Densho Digital Archive
Bainbridge Island Japanese American Community Collection
Title: Junkoh Harui Interview
Narrator: Junkoh Harui
Interviewer: John DeChadenedes
Location: Bainbridge Island, Washington
Date: February 3, 2007
Densho ID: denshovh-hjunkoh-02-0001

<Begin Segment 1>

JD: Maybe we could start by talking about what you remember of your family life in the early '40s before the war and before 1942.

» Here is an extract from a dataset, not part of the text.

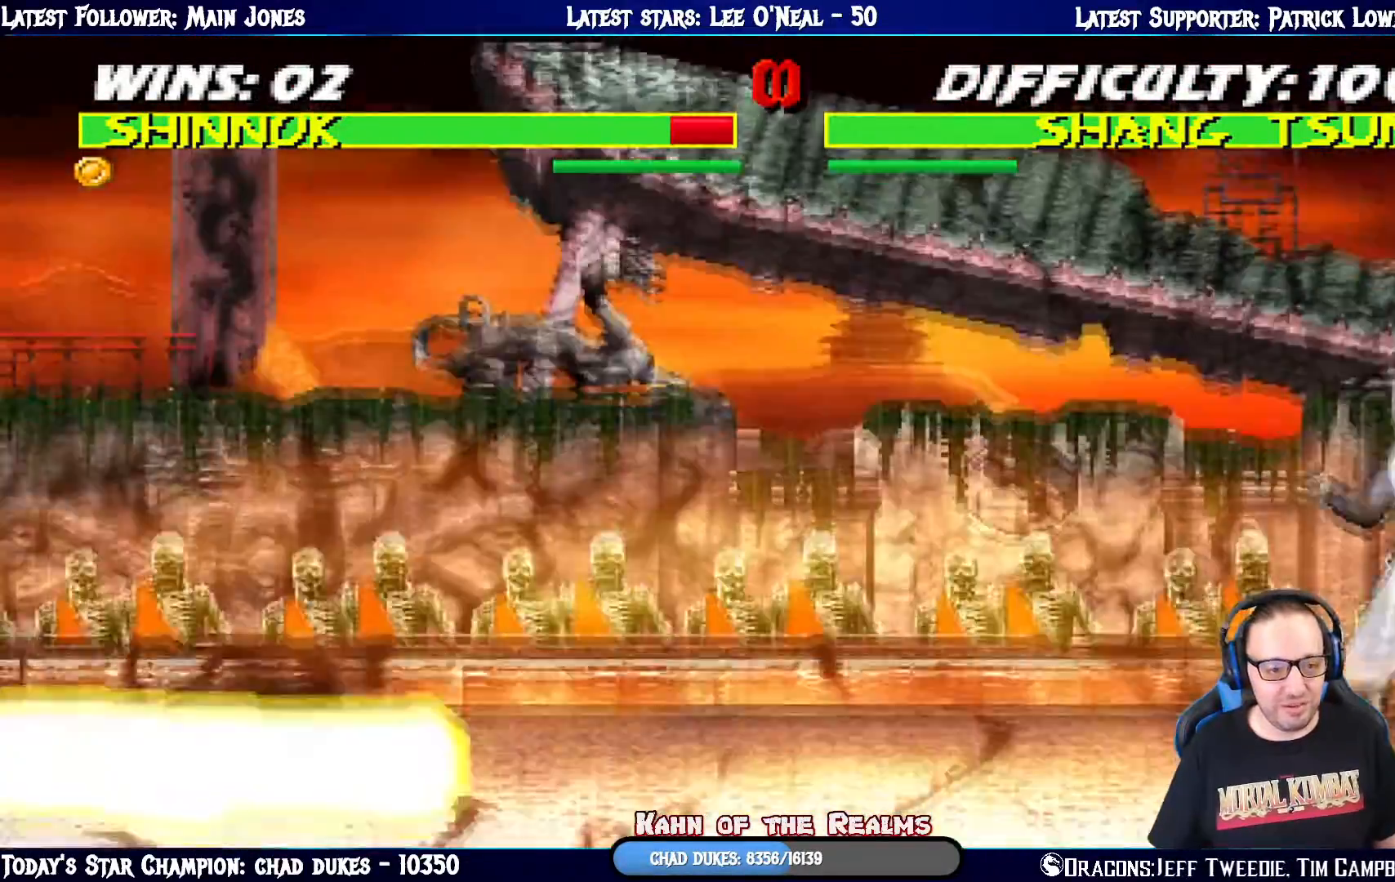
{"buttons": ["TRIANGLE"], "left_stick": "center", "right_stick": "center", "events": [[50, "DPAD_DOWN", "up"], [50, "DPAD_LEFT", "up"], [66, "R1", "up"], [133, "DPAD_LEFT", "down"], [200, "DPAD_DOWN", "down"], [267, "DPAD_LEFT", "up"], [300, "TRIANGLE", "down"], [367, "DPAD_DOWN", "up"], [417, "TRIANGLE", "up"], [483, "TRIANGLE", "down"]]}
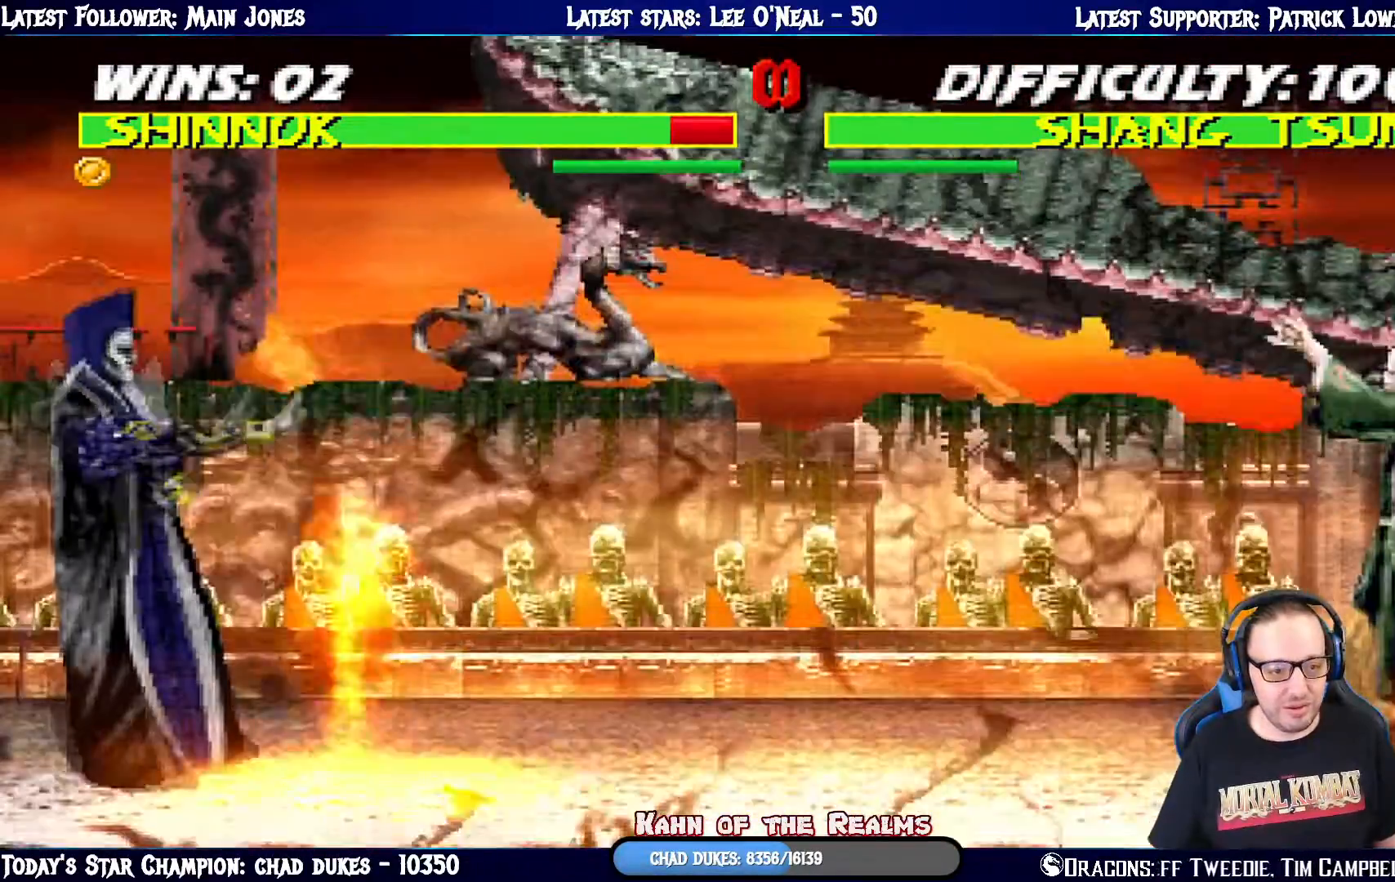
{"buttons": [], "left_stick": "center", "right_stick": "center", "events": [[134, "TRIANGLE", "up"]]}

JH: Well, I think we had a great life. At least from my perspective it was great, because we had all these wonderful things around surrounding us. You know, the bay here, Fletcher Bay, fish or dig clams or whatever it is. And then we would, it was more wooded in those days, and we used to have a wood trail that came to Fletcher Bay park there. And I was always the tail end because I didn't have a bike and I had to run after my brothers because they had bikes. I always remember that. [Laughs] But it was a wonderful time for us young kids, 'cause we didn't have the materialism that there is today. We took what nature gave us and played with it, and go fishing and clam digging, all those things. I thought it was a great life. We didn't have any worries. The only worry we had was when do we start dinner again. But here was a gift of God, all these wonderful, natural toys if you will. And as I can recall, it was the best part of my life.

JD: One thing that's hard for me to imagine is how your parents were able first to establish a farm and then to build Bainbridge Gardens. The amount of work that they must have done to clear the land and begin growing plants, it's very difficult, I think, for modern people to image how they could have accomplished that.

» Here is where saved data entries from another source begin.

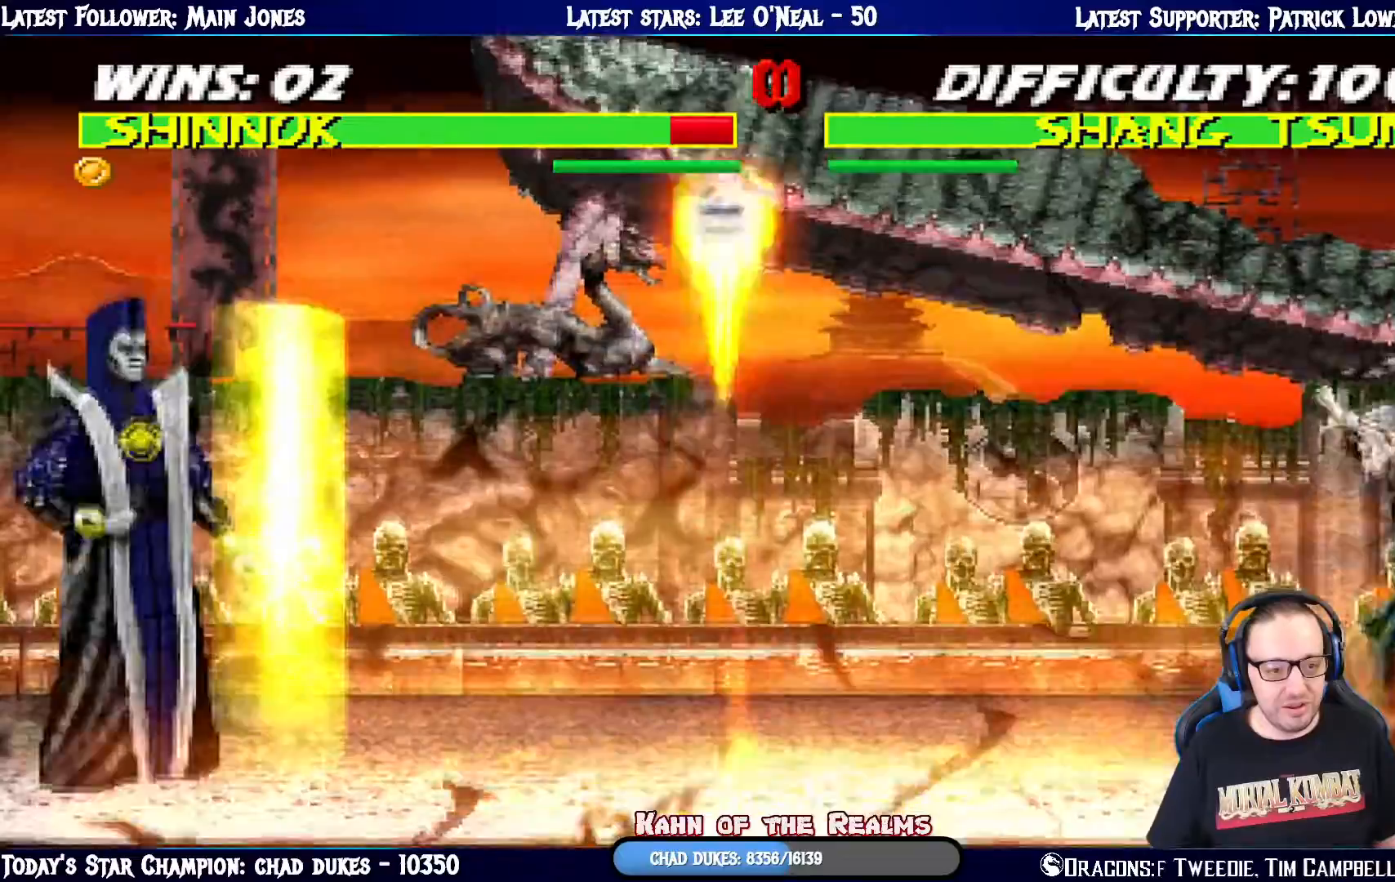
{"buttons": [], "left_stick": "center", "right_stick": "center", "events": [[350, "DPAD_LEFT", "down"], [450, "DPAD_LEFT", "up"]]}
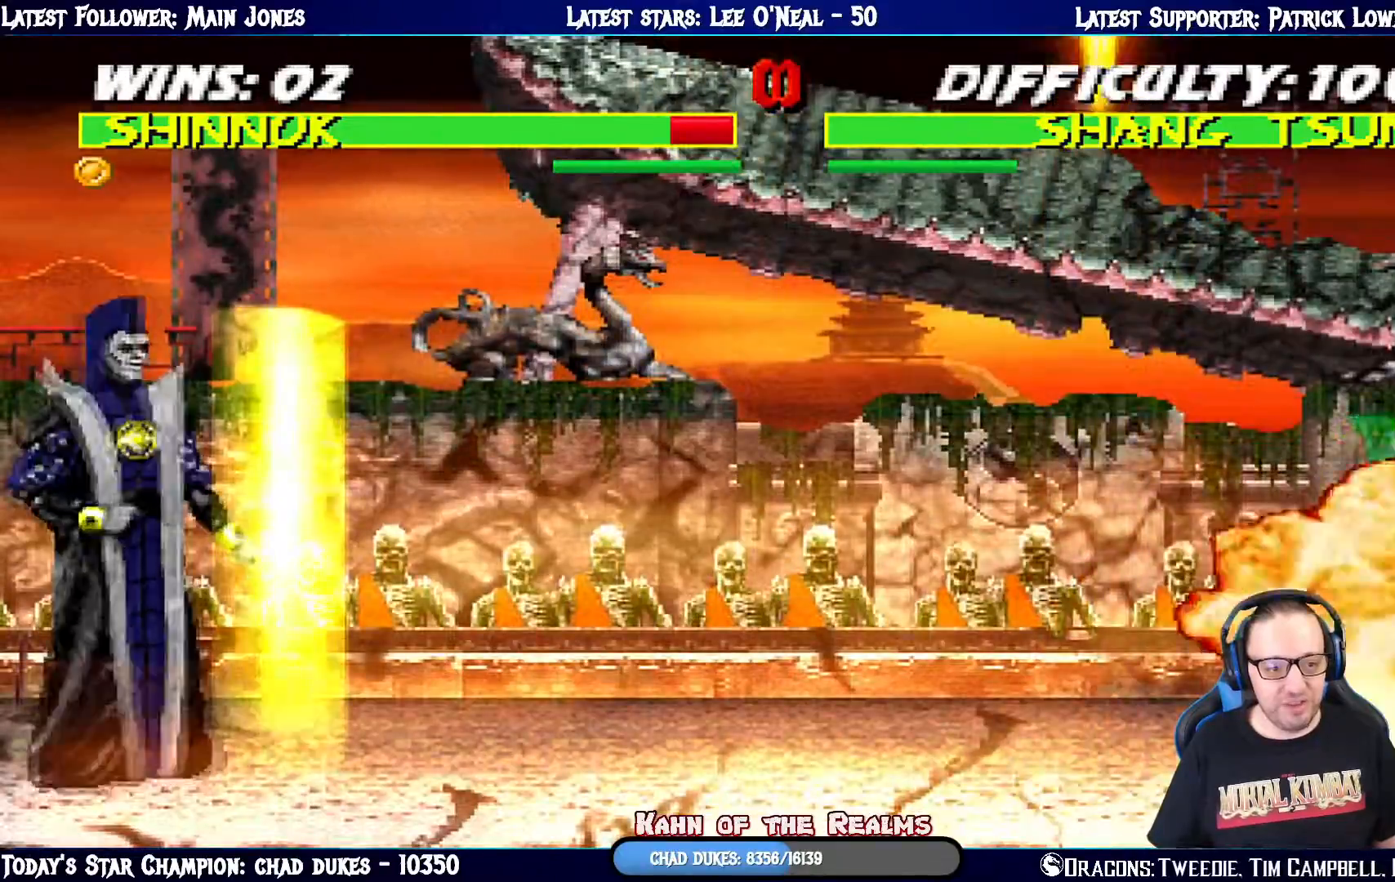
{"buttons": [], "left_stick": "center", "right_stick": "center", "events": [[17, "DPAD_LEFT", "down"], [117, "DPAD_LEFT", "up"], [150, "DPAD_RIGHT", "down"], [234, "CROSS", "down"], [284, "DPAD_RIGHT", "up"], [400, "CROSS", "up"]]}
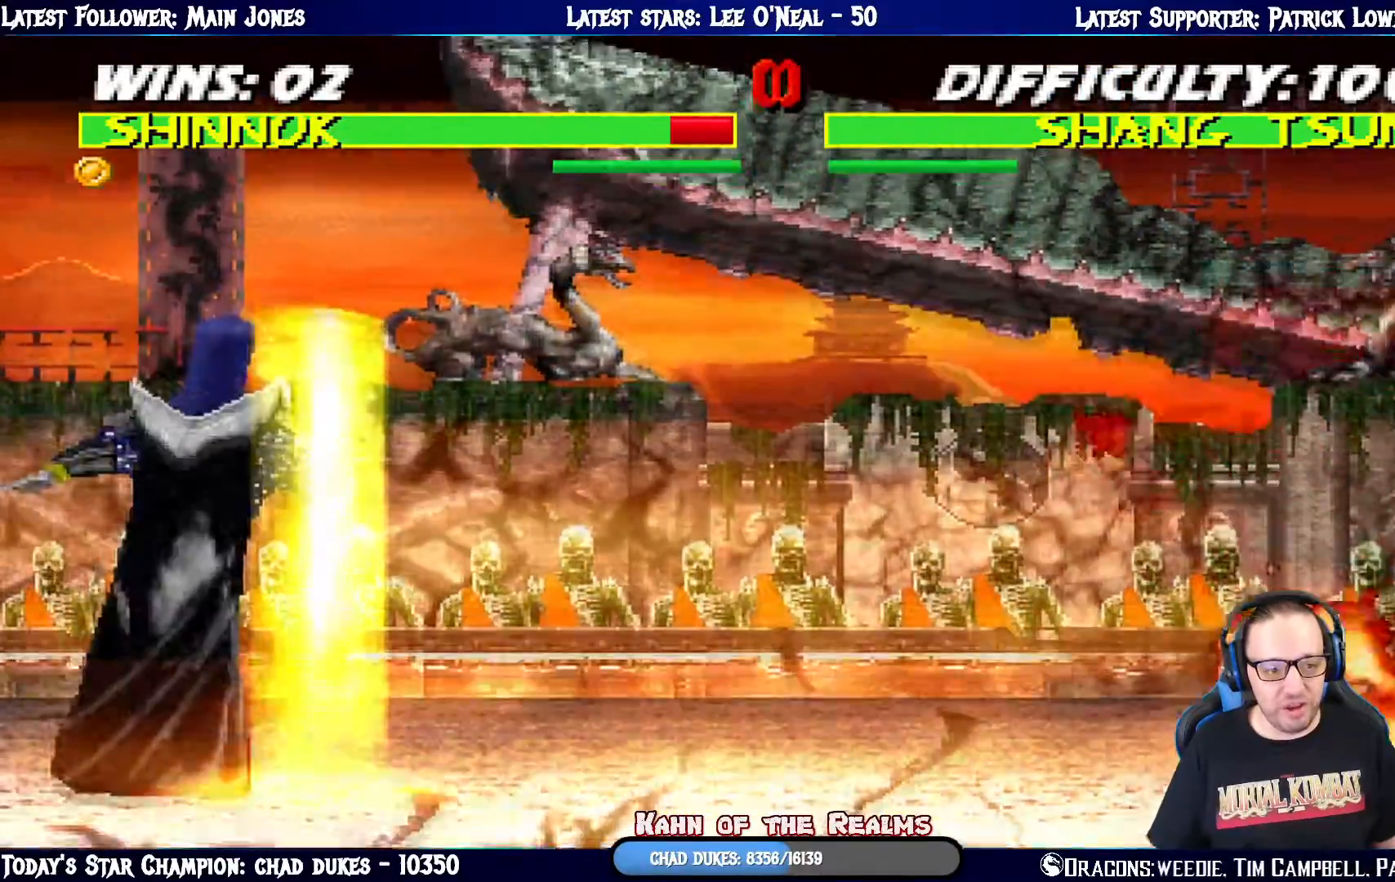
{"buttons": [], "left_stick": "center", "right_stick": "center", "events": [[417, "DPAD_LEFT", "down"], [467, "DPAD_LEFT", "up"]]}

JH: Well, they say that 24/7 is a new term that people are saying about people who spend twenty-four hours, seven days a week. That was their life. And they had laborers that helped 'em not only conceive, but turn out a wonderful nursery of yesteryear. It was the grand workings of several people, many, many people as a matter of fact. I had that same experience when I rebuilt Bainbridge Gardens. It seems that everything just seemed to float perfectly, and one thing would follow another. It was the easiest thing we could ever have done is to rebuild Bainbridge Gardens. Because it has such an aura of history and a tremendous legacy as far as plants and the environment. It was a wonderful time.

JD: This is when you came back, when the family came back from Moses Lake?

JH: That's right.

JD: How old were you then?

JH: Let's see, '46, I was twenty-three years old.

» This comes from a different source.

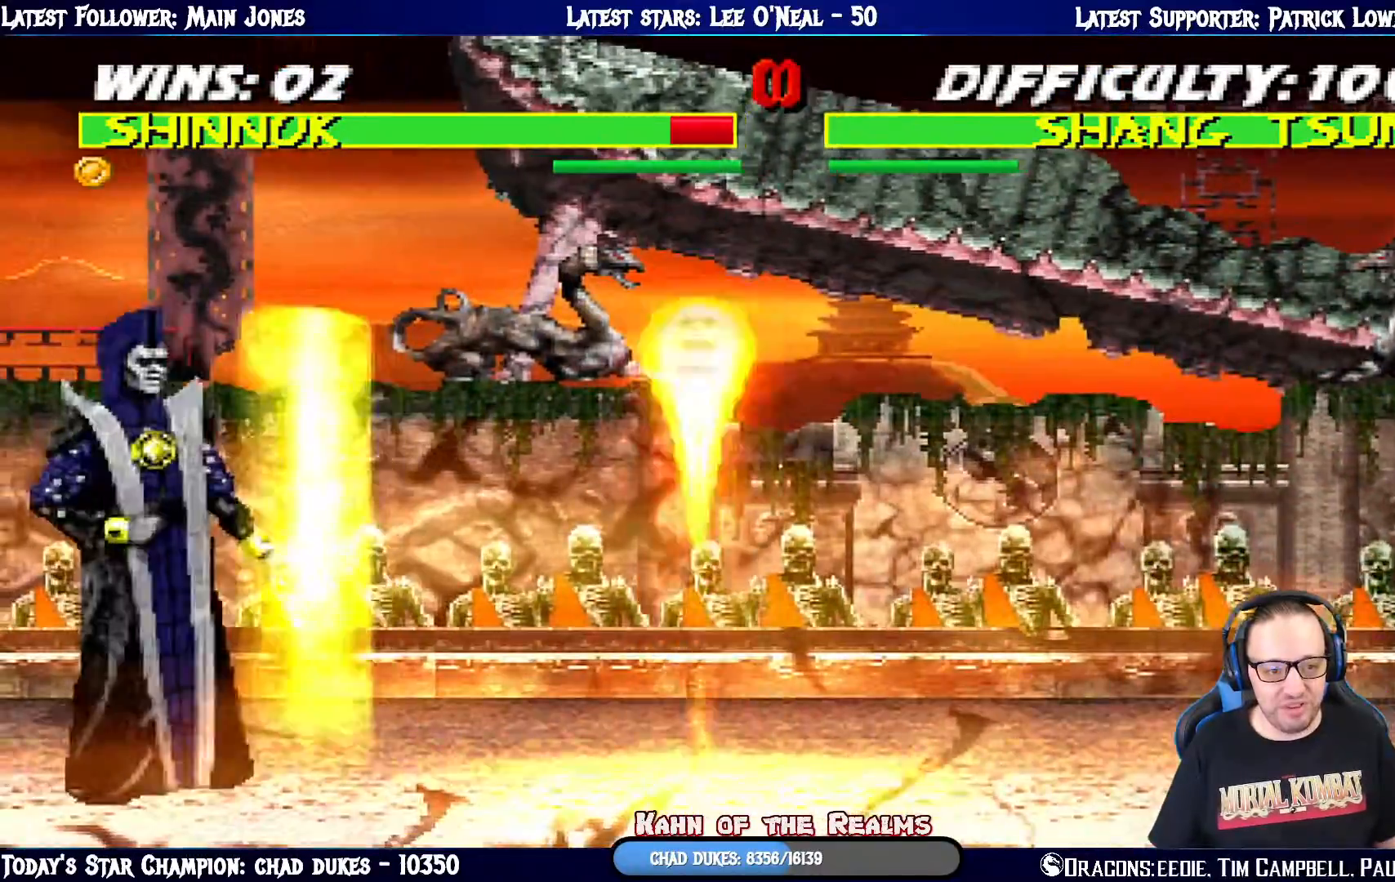
{"buttons": [], "left_stick": "center", "right_stick": "center", "events": [[17, "DPAD_LEFT", "down"], [150, "DPAD_LEFT", "up"], [184, "DPAD_RIGHT", "down"], [217, "CIRCLE", "down"], [267, "DPAD_RIGHT", "up"], [350, "CIRCLE", "up"]]}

JD: One thing that interests people a lot is how the Japanese American community felt at the beginning of the war, when Japan entered the war and they suddenly realized that their situation was completely different. It'd be very interesting to hear more about what you know about how your parents reacted to that and how they were able to make the decision to move east rather than waiting the way some families did.

JH: Well, fortunately or unfortunately, I wasn't aware that war had even started when I was in school. I recall one day one of the teachers took me out of the class, says, "Junkoh" -- that's me -- "you need to go to a certain bus." And I was scared to death. I thought I had done something wrong. But all it was was a call to the Japanese American students to get on buses and eventually go to the ferry dock where they departed. And that was a rather traumatic situation for me because all through our young lives, our parents said education is number one, and respect is number two. And so I felt real bad because I didn't remember doing anything wrong. It was a rather traumatic moment. Unfortunately, as I say, maybe it was fortunate, I didn't really realize that there was a war started from Japan. Our parents sheltered us in terms of all these harmful things. Or they were too busy to acknowledge that we would be interested that there was a war, and even if they did say that there's a war, I don't know what the reaction would be from us. But I didn't experience the actual trauma of what happened, and obviously it's just a terrible trauma.

JD: Did your mother and father ever speak to you later about how that affected them?

JH: No. As a matter of fact, they didn't. I didn't know that there was a war with Japan until we got to Moses Lake and we went to the school.

JD: You heard from teachers or from other students that now the U.S. was at war with... and did they say, "with your people"? Did they think of you as... did you experience discrimination?

JH: Well, that conversation never did come about. I just absorbed it from what I learned in school. There was a principal of the school who uttered some phrases with "Japs" in it, and I'll always remember that. But that was one of the first contacts I had about American being at war with Japan.

JD: Did that sense that you might have done something wrong, did that stay with you? That you said you had when you were sent home from school?

JH: Well, yes it did. I had a very troublesome situation when I went to Moses Lake, particularly in the school. There was this guy that I can remember his name but I won't repeat it, would pick me out and beat the hell out of me every morning. He was a couple grades older than I was, and he was a big guy to begin with. I distinctly remember that he took me into this pit, and he would beat me up, and all surrounding this pit was all the other students quietly watching. Nobody objected. So that stuck with me and still does. It wasn't fun. Not only that, we played "War" in which, you can always remember which side I was on. And during the winter, there were rocks in the snowballs, and that was no fun either.

JD: I remember that from my childhood. Some kids would put rocks in the snowballs and really try and hurt you.